> [Directions]
- A) Translate this sentence from the article on WannaLocker ransomware into Spanish: "Attackers are using a copycat version of WannaCry ransomware dubbed “WannaLocker” to target Android users living in China."
- B) Restate the part of the article on WannaLocker ransomware starting with "Skip to content" and going on through "device’s external storage.", with "King of Glory" renamed to "Honor of Kings" everywhere it occurs.
- C) Write what comes next in the article on WannaLocker ransomware, picking up after its final sentence.

Skip to content ↓ | Skip to navigation ↓

Attackers are using a copycat version of WannaCry ransomware dubbed “WannaLocker” to target Android users living in China.

WannaLocker has been targeting Chinese gaming forms disguised as a plugin for King of Glory, a popular Chinese game. Upon installation of this fake add-on, the threat conceals its icon from the Android app drawer and changes the main wallpaper to an anime image. It then begins encrypting files stored on the device’s external storage.

Fake King of Glory plugin. (Source: AVAST)

It’s been a while since the security community has seen a threat that targets an Android device’s external storage for encryption. In 2014, researchers at Slovakian IT security team ESET detected Android/Simplocker. This trojan scans the device’s SD card for peg, jpg, png, bmp, gif, pdf, doc, docx, txt, avi, mkv, 3gp, mp4 file types and encrypts every instance it finds before issuing a ransom demand. Back then, Simplocker requested 260 Ukrainian Hryvni, which is approximately 10 USD today.

> [Supplied records]
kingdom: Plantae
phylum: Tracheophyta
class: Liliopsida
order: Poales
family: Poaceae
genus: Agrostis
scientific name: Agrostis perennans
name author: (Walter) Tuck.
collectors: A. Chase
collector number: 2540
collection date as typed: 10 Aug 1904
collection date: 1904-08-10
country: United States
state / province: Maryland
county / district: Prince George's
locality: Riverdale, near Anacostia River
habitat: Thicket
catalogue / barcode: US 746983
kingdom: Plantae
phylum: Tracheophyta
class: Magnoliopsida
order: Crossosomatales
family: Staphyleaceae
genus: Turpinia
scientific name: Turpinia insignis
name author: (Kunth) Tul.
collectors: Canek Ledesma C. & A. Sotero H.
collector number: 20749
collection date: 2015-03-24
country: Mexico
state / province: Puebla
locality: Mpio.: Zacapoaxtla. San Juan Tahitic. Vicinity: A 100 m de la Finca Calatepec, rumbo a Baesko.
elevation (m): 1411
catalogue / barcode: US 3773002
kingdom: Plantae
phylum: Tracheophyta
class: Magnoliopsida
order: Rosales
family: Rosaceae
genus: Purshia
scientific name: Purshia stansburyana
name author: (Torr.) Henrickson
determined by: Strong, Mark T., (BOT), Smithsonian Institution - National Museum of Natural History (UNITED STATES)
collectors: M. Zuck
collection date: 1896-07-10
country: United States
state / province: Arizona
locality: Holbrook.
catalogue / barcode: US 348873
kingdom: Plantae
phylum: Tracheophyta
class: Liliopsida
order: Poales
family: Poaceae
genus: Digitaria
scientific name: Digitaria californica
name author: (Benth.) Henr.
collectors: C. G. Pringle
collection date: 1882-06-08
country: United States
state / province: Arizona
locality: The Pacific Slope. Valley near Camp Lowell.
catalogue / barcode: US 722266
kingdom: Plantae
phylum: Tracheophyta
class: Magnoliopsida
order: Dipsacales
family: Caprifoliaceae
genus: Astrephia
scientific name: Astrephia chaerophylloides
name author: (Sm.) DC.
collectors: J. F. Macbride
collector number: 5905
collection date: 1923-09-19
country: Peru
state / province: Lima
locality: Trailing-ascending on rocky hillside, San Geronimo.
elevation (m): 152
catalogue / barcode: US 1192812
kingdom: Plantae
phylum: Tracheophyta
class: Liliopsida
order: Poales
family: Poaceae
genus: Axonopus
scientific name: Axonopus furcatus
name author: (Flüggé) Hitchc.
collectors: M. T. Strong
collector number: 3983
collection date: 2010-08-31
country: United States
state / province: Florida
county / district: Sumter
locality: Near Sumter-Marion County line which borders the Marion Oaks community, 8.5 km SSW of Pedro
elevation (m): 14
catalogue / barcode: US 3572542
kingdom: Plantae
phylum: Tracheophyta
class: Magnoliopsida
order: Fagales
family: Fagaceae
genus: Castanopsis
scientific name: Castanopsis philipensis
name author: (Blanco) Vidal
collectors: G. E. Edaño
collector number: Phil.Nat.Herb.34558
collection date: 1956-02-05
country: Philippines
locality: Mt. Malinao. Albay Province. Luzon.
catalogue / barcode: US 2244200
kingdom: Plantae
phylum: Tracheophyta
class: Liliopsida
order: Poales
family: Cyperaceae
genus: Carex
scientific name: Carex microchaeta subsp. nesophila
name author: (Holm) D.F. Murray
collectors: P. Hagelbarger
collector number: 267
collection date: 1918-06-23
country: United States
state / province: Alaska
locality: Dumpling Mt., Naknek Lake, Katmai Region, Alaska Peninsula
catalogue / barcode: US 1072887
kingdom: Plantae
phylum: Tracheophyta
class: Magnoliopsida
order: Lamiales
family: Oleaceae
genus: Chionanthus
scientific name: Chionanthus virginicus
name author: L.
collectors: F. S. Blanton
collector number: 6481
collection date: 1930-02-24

> [Answers to each task]
- A) Los atacantes están usando una versión imitadora del ransomware WannaCry, apodada «WannaLocker», para atacar a usuarios de Android que viven en China.

- B)
Skip to content ↓ | Skip to navigation ↓

Attackers are using a copycat version of WannaCry ransomware dubbed “WannaLocker” to target Android users living in China.

WannaLocker has been targeting Chinese gaming forms disguised as a plugin for Honor of Kings, a popular Chinese game. Upon installation of this fake add-on, the threat conceals its icon from the Android app drawer and changes the main wallpaper to an anime image. It then begins encrypting files stored on the device’s external storage.

- C)
This latest Android threat employs AES encryption to taint a user’s files. But it does have a few exceptions. For instance, it doesn’t encrypt files that include “DCIM”, “download”,  “miad”, ”android”, or “com.” in the path; files that are bigger than 10 KB; or files that begin with “.” character. One it completes its encryption routine, it demands even less than Simplocker, and it uses a ransom message clearly inspired by WannaCry’s note to reveal its orders.

WannaLocker’s ransom screen. (Source: AVAST)

Nikolaos Chrysaidos, head of mobile threat intelligence and security at Avast, explains more in a blog post:

“The ransomware then demands a ransom of 40 Chinese Renminbi, which is equivalent to about 5-6 US dollars. This is not much compared to what other mobile ransomware has demanded in the past. The fact that the ransom is being demanded in regular currency and not in cryptocurrencies makes me think the people behind this are trying to make money, and fast. This is, however, risky as the money can be easily traced, unlike when sending cryptocurrencies.”

The ransomware informs victims to pay using QQ, Alipay, or WeChat.

Android users can protect their phones against threats like WannaLocker by installing a mobile anti-virus solution on their phones. They should also refrain from downloading apps on any app marketplaces besides Google Play. But even these steps don’t automatically protect them against a ransomware infection. Just in case they become victims of a ransom-based attack, they should back up their mobile data regularly.